■ WHAT YOU WILL DO
Copy nothing but the lines below running from the line containing "trash can: present" through the line containing "cup: none [355,480,468,569]", both end lines included.
─── RECORDED INFORMATION ───
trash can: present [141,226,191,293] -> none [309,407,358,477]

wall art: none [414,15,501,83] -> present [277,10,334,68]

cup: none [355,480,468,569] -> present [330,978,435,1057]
───
─── RECORDED INFORMATION ───
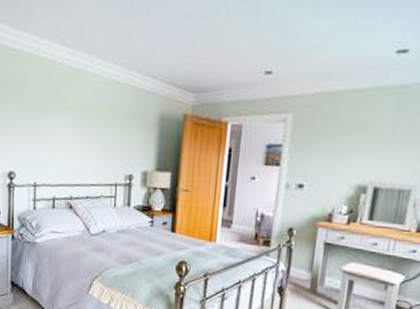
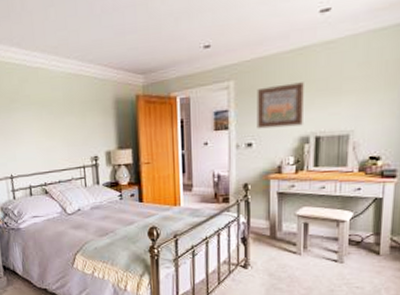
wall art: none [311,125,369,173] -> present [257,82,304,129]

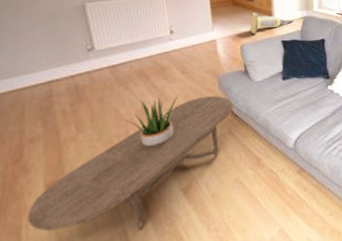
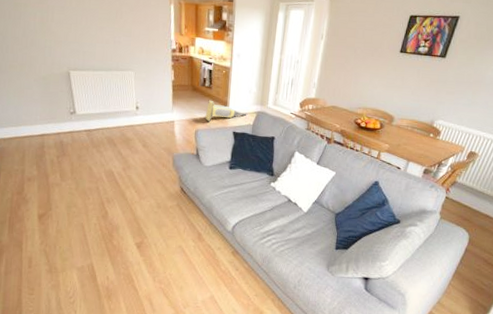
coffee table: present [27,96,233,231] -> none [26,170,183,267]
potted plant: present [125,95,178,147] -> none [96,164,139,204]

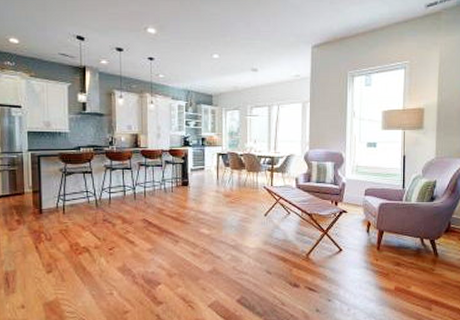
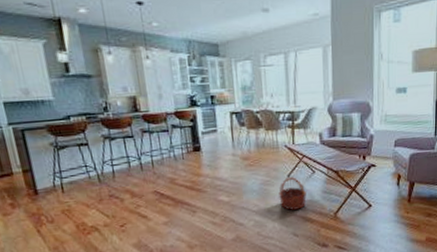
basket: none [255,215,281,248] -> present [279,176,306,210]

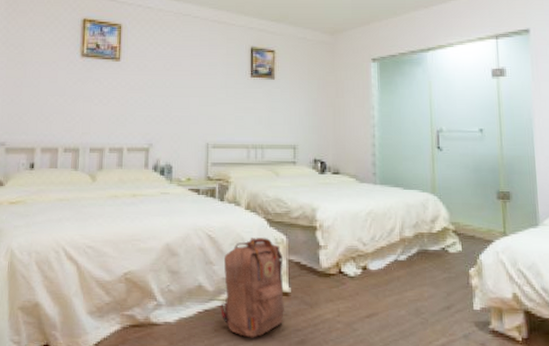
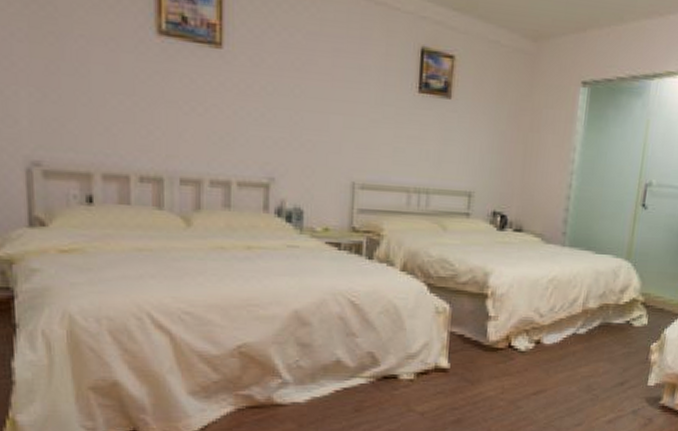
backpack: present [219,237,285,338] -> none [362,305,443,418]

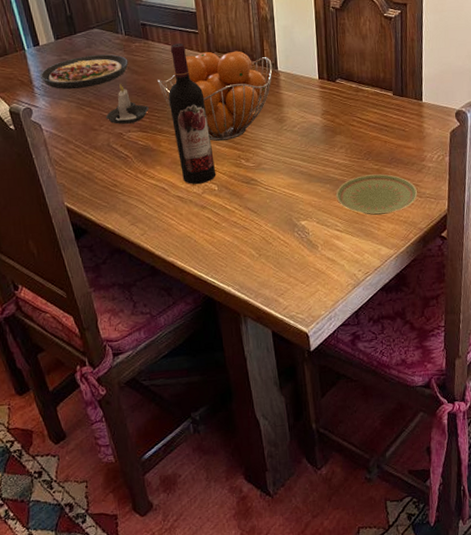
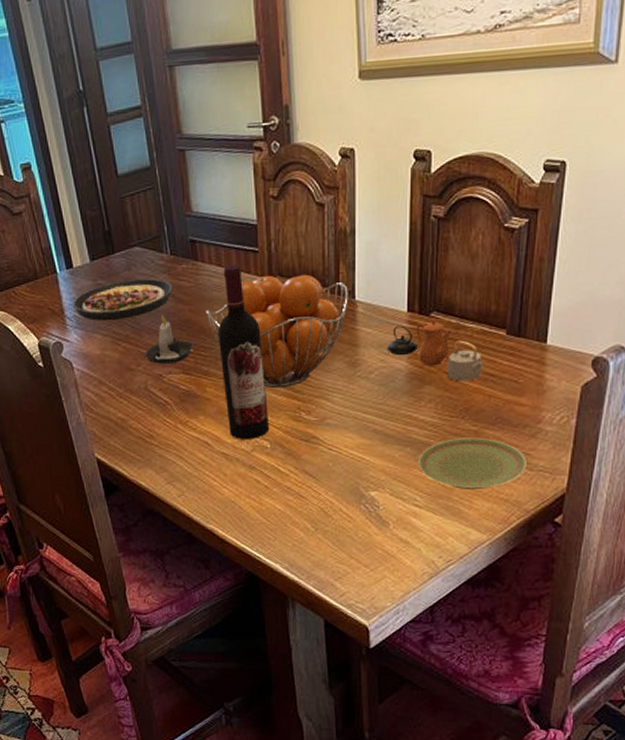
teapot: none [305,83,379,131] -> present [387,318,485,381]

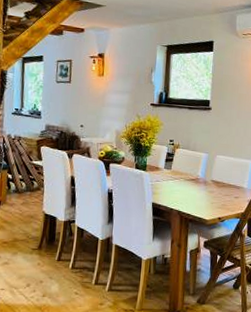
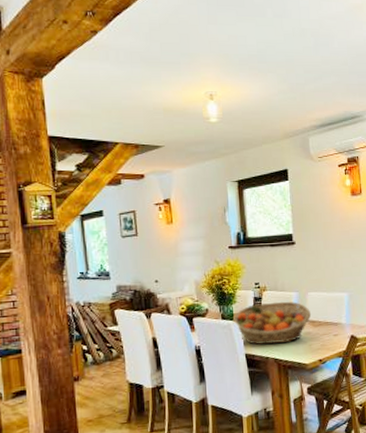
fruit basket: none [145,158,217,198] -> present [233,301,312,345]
───
■ EXPECTED ANSWER
trash can: present [141,226,191,293] -> none [309,407,358,477]

wall art: none [414,15,501,83] -> present [277,10,334,68]

cup: none [355,480,468,569] -> present [330,978,435,1057]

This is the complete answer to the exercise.